Reste qu’Arafat est incontournable, pour une raison majeure : sa popularité, auprès des Palestiniens, demeure largement intacte. Les critiques acerbes n’épargnent pas son
entourage, mais il en sort toujours indemne, tel un bon vizir flanqué de vils flatteurs. L’image de l’ascète marié à la révolution et du combattant miraculé a cédé la place à celle du père vénéré, craint, capricieux, mais aussi symbolique, aussi consubstantiel qu’une motte de la Terre sacrée. Depuis l’assassinat par les Israéliens de Cheikh Yassine, en mars 2004, Yasser Arafat n’a plus face à lui de rival potentiel, seulement
des dauphins ambitieux qui ne lui arrivent pas à la cheville.

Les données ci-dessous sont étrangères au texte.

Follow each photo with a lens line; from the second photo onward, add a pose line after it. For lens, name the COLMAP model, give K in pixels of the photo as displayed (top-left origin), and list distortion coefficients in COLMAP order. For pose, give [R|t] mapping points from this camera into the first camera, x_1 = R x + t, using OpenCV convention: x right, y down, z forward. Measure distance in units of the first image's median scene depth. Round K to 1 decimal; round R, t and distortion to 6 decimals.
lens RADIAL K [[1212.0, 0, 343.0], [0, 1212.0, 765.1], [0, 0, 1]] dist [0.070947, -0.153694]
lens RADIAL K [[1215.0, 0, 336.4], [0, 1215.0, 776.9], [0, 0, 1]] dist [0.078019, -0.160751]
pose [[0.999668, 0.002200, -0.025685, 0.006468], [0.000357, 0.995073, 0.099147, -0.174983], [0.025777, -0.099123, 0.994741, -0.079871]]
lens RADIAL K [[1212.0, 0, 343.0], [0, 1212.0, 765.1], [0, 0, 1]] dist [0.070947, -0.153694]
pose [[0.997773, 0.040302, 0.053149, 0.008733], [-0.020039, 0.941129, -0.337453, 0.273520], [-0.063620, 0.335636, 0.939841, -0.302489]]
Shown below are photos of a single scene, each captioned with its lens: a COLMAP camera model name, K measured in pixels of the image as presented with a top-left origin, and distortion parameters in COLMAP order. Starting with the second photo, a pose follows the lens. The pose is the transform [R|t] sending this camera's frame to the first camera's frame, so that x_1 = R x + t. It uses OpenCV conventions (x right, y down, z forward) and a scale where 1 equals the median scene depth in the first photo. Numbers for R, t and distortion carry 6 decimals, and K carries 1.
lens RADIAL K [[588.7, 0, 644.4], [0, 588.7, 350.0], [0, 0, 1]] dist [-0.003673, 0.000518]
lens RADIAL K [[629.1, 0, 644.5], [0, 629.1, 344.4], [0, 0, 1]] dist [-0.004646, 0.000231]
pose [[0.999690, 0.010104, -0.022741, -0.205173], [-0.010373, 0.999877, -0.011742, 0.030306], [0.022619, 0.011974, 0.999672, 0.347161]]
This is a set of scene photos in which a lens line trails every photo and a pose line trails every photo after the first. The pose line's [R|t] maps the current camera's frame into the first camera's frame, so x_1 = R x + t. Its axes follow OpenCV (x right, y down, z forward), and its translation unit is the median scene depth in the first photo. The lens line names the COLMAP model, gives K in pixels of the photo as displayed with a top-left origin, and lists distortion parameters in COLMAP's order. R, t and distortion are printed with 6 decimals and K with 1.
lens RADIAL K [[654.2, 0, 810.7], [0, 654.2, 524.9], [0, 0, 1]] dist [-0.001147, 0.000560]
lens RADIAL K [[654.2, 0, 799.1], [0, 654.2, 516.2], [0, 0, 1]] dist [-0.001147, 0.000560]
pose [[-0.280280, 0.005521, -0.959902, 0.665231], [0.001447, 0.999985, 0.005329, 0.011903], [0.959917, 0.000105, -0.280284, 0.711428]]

Ahmed Qoreï, 66 ans, Premier ministre, et son prédécesseur Mahmoud Abbas, 69 ans? Respectables, mais sans base électorale. Mohamed Dahlan, 42 ans, ancien ministre de l’Intérieur ? Fort à Gaza, mais faible en Cisjordanie, où on lui reproche d’être le successeur adoubé par Israël et les États-Unis. Rawhi Fattouh, 55 ans, président du Parlement et donc chef de l’Autorité par intérim (deux mois) en cas de décès du Vieux? Politiquement, c’est un personnage de second plan. Le seul en fait dont l’étoile brille au firmament des héros du peuple palestinien est le leader de la seconde Intifada, Marwane Barghouti, 45 ans. Mais il est en prison, condamné cinq fois à la détention perpétuelle par un tribunal israélien. Ce qui se passera après Arafat est donc une énigme, tout comme l’est le scénario qui se déroulera en cas d’incapacité ou d’hospitalisation prolongée de cet admirateur éperdu du général de Gaulle.
Incarcéré et impuissant à l’image de ses compatriotes, considérablement diminué désormais par une maladie dont on ignore l’issue, Yasser Arafat est donc redevenu, vendredi 29 octobre, un personnage de tragédie. Avec une indécence qui n’étonnera que ceux qui ne le connaissent pas, le ministre israélien des Affaires étrangères Sylvan Shalom ne s’est pas privé de souhaiter sa mort, ajoutant qu’elle permettra enfin à Israël de dialoguer avec des dirigeants palestiniens « responsables ».
S’est-il réjoui trop tôt? Outre qu’Abou Ammar est un survivant et que sa dernière heure n’est peut-être pas venue, sa disparition ôterait à Ariel Sharon l’un des prétextes fondateurs de sa politique d’étouffement du peuple de Palestine. Pour Israël aussi, au pied du mur, le « jour d’après » est un mystère.